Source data

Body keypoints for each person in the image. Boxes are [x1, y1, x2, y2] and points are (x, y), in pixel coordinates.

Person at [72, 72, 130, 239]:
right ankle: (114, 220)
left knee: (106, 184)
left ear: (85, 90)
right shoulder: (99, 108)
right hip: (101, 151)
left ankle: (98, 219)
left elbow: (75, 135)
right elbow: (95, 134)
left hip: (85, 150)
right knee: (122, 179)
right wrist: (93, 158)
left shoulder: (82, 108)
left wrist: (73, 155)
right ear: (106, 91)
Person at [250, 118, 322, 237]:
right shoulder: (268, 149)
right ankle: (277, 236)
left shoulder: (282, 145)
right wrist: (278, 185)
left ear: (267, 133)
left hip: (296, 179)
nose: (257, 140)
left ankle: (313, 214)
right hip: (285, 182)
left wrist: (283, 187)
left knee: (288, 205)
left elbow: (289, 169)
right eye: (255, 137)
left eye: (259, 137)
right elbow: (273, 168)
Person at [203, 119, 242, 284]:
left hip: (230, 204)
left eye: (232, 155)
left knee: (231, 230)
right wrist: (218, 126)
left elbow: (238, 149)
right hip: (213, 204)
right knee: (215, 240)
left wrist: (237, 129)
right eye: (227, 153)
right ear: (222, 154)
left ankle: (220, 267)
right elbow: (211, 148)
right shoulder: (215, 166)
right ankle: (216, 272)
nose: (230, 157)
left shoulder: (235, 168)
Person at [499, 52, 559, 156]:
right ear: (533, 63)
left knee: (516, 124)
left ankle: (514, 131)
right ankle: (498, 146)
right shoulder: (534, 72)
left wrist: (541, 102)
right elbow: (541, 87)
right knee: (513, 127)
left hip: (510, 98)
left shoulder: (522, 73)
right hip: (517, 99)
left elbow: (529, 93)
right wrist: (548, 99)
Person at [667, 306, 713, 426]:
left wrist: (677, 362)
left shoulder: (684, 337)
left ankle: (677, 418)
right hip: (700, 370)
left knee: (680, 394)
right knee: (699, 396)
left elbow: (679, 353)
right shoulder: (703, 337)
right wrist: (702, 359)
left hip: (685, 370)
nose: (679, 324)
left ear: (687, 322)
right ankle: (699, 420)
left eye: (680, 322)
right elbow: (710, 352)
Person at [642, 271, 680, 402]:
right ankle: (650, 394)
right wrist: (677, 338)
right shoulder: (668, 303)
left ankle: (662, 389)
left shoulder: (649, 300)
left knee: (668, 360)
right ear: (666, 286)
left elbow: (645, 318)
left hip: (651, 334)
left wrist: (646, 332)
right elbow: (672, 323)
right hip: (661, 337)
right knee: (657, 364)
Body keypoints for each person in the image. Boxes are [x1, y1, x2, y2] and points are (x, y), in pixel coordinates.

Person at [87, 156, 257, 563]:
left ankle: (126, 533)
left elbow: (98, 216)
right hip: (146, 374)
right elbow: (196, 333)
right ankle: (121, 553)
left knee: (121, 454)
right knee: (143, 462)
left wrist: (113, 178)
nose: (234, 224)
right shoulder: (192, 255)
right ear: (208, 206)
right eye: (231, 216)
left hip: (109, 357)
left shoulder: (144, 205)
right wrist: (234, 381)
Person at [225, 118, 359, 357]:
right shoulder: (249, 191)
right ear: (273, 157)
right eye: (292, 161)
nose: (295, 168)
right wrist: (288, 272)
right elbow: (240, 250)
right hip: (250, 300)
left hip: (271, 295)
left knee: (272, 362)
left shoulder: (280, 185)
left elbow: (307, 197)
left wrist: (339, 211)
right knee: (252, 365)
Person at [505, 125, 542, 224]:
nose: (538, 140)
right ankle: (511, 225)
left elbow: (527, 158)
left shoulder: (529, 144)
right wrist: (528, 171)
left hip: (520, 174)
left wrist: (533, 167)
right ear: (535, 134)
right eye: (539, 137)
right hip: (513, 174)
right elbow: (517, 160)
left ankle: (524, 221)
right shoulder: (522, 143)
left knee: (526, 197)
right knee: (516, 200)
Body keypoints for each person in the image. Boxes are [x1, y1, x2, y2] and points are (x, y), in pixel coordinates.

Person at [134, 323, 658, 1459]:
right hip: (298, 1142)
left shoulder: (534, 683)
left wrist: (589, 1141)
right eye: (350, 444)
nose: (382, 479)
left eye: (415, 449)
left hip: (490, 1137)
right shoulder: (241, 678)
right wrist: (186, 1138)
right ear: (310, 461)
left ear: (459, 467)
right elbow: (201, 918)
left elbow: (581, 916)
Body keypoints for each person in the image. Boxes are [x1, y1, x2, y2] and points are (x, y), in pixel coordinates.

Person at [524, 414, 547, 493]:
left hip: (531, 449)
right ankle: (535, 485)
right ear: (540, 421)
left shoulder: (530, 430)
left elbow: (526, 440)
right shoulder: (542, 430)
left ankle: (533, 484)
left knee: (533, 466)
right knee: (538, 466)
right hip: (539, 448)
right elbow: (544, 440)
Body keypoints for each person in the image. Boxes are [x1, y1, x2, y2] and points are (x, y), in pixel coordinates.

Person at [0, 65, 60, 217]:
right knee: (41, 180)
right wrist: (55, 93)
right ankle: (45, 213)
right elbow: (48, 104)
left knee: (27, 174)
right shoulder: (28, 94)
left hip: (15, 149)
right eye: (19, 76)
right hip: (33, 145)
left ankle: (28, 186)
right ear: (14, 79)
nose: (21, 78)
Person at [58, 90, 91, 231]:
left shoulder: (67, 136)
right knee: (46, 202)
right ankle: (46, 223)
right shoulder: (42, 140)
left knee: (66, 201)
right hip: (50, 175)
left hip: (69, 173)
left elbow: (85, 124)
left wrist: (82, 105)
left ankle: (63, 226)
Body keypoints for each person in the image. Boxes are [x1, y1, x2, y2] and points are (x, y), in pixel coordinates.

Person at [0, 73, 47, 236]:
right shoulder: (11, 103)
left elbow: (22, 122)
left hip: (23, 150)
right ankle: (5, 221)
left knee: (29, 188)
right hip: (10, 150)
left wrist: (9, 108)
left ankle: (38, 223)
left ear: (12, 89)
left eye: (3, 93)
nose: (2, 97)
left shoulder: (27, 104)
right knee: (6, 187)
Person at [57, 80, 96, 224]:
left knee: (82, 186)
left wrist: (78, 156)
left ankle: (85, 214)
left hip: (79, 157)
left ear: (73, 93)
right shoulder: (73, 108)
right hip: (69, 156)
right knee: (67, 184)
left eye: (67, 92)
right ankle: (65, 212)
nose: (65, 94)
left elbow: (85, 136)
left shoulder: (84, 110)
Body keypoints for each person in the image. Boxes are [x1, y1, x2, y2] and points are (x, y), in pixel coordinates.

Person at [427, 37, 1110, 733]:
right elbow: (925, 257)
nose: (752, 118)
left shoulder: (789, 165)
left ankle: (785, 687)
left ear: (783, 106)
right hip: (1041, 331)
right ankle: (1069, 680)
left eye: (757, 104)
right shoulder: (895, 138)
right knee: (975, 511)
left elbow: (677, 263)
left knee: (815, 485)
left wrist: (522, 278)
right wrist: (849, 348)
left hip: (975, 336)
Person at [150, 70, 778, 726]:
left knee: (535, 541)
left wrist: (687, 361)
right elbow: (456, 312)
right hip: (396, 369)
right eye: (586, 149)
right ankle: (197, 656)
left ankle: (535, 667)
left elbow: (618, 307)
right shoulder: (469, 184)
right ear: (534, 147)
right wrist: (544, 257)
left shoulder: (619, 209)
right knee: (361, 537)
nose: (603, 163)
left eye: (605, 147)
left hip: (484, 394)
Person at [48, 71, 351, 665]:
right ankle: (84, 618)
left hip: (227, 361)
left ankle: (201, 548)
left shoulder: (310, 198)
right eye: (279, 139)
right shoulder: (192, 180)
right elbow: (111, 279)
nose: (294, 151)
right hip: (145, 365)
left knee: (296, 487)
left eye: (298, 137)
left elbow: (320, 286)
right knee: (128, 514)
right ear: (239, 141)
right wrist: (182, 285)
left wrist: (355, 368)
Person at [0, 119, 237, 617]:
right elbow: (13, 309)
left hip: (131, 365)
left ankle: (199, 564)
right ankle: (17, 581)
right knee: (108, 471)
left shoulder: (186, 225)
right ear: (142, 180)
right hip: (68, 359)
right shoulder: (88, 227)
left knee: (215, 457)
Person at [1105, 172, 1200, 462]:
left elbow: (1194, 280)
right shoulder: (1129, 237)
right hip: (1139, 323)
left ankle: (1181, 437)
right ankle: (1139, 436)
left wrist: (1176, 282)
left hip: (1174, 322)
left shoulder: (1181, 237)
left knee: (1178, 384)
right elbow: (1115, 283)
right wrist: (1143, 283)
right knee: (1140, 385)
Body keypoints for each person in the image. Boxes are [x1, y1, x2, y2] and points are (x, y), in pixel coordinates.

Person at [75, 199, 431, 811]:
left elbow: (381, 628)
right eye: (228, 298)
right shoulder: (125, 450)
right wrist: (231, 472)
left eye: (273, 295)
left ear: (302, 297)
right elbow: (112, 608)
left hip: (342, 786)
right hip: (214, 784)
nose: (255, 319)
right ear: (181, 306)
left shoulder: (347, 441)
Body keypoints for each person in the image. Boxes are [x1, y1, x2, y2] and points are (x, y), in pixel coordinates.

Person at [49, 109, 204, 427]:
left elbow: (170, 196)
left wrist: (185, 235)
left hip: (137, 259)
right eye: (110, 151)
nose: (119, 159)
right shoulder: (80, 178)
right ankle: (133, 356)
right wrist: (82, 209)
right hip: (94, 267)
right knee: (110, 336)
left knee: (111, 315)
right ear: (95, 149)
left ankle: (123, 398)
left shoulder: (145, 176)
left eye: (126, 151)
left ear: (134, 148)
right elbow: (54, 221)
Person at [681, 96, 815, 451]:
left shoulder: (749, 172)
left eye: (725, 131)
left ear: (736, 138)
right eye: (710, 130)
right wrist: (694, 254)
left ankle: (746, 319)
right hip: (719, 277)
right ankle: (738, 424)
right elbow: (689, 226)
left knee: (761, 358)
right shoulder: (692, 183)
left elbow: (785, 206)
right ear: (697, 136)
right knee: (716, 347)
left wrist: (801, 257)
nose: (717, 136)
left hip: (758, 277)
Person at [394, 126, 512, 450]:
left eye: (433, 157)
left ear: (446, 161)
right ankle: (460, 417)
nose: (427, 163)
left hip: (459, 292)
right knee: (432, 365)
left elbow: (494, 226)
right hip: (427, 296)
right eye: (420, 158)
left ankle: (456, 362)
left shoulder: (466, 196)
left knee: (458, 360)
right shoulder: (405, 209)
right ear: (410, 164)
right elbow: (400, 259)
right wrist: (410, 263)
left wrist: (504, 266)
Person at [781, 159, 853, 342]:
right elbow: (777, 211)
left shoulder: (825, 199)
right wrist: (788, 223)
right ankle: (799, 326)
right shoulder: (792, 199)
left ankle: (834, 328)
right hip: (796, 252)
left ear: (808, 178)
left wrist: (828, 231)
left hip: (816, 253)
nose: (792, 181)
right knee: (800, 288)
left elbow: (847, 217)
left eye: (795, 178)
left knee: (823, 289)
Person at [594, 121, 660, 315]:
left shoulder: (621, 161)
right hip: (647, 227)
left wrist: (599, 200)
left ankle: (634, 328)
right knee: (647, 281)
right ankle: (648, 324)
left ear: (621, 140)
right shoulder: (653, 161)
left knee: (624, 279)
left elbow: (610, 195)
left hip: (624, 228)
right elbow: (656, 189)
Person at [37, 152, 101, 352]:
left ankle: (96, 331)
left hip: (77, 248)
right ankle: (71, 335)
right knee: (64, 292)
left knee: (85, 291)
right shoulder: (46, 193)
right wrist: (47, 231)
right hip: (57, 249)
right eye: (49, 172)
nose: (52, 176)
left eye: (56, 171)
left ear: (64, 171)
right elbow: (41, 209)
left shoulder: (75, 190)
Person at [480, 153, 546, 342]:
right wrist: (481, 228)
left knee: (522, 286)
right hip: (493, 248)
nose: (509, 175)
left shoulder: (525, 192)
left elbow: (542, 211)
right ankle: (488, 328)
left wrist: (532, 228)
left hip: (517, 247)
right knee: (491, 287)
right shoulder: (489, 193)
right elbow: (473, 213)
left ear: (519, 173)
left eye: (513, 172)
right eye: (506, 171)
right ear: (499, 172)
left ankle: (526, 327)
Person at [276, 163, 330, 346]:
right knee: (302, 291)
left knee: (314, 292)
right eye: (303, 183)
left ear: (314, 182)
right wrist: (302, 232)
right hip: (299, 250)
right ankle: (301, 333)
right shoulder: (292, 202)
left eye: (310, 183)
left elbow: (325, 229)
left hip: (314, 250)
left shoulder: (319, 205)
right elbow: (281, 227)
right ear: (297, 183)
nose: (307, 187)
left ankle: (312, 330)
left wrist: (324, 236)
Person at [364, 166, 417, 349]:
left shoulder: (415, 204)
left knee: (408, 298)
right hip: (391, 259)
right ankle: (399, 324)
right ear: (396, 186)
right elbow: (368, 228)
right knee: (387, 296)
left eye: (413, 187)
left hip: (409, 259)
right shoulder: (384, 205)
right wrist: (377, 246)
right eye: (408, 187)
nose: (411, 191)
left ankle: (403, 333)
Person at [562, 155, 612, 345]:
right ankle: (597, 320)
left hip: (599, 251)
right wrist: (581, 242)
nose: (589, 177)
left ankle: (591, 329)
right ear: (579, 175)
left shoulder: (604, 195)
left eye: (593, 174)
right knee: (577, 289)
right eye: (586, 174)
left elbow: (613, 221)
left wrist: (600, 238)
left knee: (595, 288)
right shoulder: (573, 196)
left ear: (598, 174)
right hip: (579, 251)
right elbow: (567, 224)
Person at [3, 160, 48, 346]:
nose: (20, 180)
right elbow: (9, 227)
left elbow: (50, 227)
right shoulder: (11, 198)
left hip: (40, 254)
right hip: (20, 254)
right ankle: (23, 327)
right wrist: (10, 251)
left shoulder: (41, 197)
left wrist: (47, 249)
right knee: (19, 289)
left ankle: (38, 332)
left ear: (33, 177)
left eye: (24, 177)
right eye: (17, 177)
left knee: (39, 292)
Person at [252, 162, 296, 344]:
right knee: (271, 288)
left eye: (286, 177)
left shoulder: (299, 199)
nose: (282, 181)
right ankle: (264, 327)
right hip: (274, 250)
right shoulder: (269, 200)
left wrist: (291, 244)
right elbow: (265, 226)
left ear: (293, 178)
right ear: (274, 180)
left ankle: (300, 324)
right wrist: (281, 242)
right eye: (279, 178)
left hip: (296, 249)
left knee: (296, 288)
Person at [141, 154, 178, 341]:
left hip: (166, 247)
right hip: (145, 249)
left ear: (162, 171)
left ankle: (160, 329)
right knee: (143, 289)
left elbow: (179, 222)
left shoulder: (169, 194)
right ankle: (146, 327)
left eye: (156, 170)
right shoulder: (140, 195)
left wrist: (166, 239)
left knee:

* _Activity_: Your task is to restate, word for word, only those lines above that fall between the line holding "right knee: (538, 466)" and the line holding "left hip: (69, 173)", inclusive.

* _Answer for this exercise_:
right knee: (538, 466)
right hip: (539, 448)
right elbow: (544, 440)
Body keypoints for each person in the image. Boxes are [x1, y1, x2, y2] and points are (x, y), in pixel coordinates.

Person at [0, 65, 60, 217]:
right knee: (41, 180)
right wrist: (55, 93)
right ankle: (45, 213)
right elbow: (48, 104)
left knee: (27, 174)
right shoulder: (28, 94)
left hip: (15, 149)
right eye: (19, 76)
right hip: (33, 145)
left ankle: (28, 186)
right ear: (14, 79)
nose: (21, 78)
Person at [58, 90, 91, 231]:
left shoulder: (67, 136)
right knee: (46, 202)
right ankle: (46, 223)
right shoulder: (42, 140)
left knee: (66, 201)
right hip: (50, 175)
left hip: (69, 173)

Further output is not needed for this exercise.